Two months after getting the drug, 79 percent of the volunteers said they felt a moderately or greatly increased well-being or life satisfaction, according to the report published in the journal Psychopharmacology.

''Discovering how these mystical and altered consciousness states arise in the brain could have major therapeutic possibilities,'' said Griffiths.

These include ''treatment of intolerable pain, treatment of refractory depression, amelioration of the pain and suffering of the terminally ill,'' he added.

Griffiths and colleagues tested 36 healthy, educated volunteers who all reported they had active spiritual lives.

''We thought a familiarity with spiritual practice would give them a framework for interpreting their experiences and that they'd be less likely to be confused or troubled by them,'' Griffiths said in a statement.

Griffiths said he did not want to be accused of working like Timothy Leary, the former Harvard University psychologist best known for his 1960s experiments with LSD, another mind-altering drug.

NOT TURNING ON AND TUNING IN ''We are conducting rigorous, systematic research with psilocybin under carefully monitored conditions, a route which Dr. Leary abandoned in the early 1960s,'' Griffiths said.

''Even in this study, where we greatly controlled conditions to minimize adverse effects, about a third of subjects reported significant fear, with some also reporting transient feelings of paranoia,'' he added.

''Under unmonitored conditions, it's not hard to imagine those emotions escalating to panic and dangerous behavior.'' Psilocybin acts like a message-carrying chemical called serotonin on brain cells. Serotonin is linked with mood.

''Unlike drugs of abuse such as alcohol and cocaine, the classic hallucinogens are not known to be physically toxic and they are virtually non-addictive, so those are not concerns,'' Griffiths said.

To ensure that people did not imagine their experiences, each volunteer got either psilocybin or methylphenidate, a stimulant best known for treating attention deficit hyperactivity disorder.

Then the drugs were swapped, so that every volunteer got both drugs, but neither the subjects nor the staff working with them knew who got which drug or when.

Afterwards, 22 of the 36 volunteers said they had a ''complete'' mystical experience with psilocybin, compared to four after they got methylphenidate.

Former National Institute on Drug Abuse director Dr.
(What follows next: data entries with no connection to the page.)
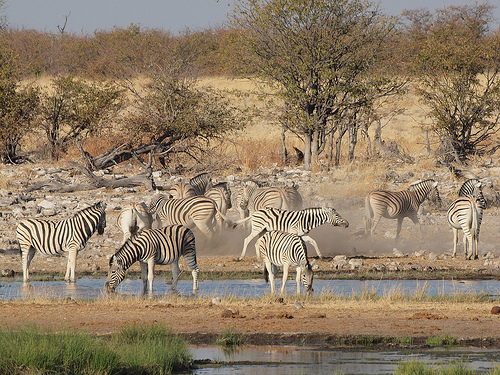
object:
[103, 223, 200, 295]
zebra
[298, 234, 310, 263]
mane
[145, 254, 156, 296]
leg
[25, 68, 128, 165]
tree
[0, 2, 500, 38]
sky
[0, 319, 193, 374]
grass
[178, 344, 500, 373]
stream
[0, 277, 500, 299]
stream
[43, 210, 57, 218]
rocks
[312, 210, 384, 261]
dust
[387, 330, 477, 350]
grass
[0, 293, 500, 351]
stream shore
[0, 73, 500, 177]
grass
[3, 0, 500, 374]
field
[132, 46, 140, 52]
leaves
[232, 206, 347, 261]
zebra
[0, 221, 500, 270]
shore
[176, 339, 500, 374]
pond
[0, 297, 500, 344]
ground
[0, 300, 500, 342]
dirt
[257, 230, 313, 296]
zebra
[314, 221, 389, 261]
dust cloud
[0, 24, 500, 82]
trees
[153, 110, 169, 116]
leaves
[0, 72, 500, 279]
ground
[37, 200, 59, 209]
rocks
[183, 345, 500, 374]
ripples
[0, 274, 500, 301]
water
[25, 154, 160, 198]
log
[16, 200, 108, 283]
zebra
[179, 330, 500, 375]
muddy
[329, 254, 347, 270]
rocks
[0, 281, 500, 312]
grass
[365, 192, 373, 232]
tail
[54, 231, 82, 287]
two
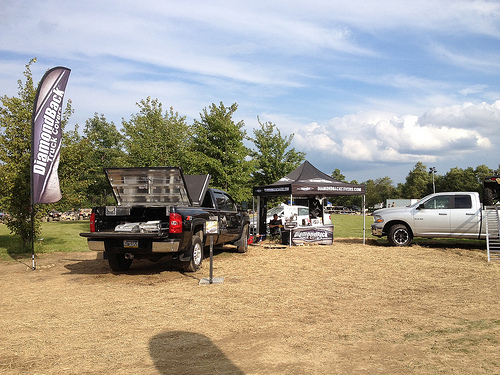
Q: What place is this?
A: It is a field.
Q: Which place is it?
A: It is a field.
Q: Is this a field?
A: Yes, it is a field.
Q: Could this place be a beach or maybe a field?
A: It is a field.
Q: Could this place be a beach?
A: No, it is a field.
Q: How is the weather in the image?
A: It is cloudy.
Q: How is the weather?
A: It is cloudy.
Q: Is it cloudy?
A: Yes, it is cloudy.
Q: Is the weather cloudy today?
A: Yes, it is cloudy.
Charles Schuster praised the study and said such drugs may some day be used to treat addictions.

Dr. Solomon Snyder, a neuroscientist at Johns Hopkins who says he has experimented with LSD himself, said the experiment might lead to a way to find the ''locus of religion'' and the biological basis of consciousness in the brain.

But Griffiths said such study would be purely scientific.

''We're not entering into 'Does God exist or not exist.' This work can't and won't go there,'' he said.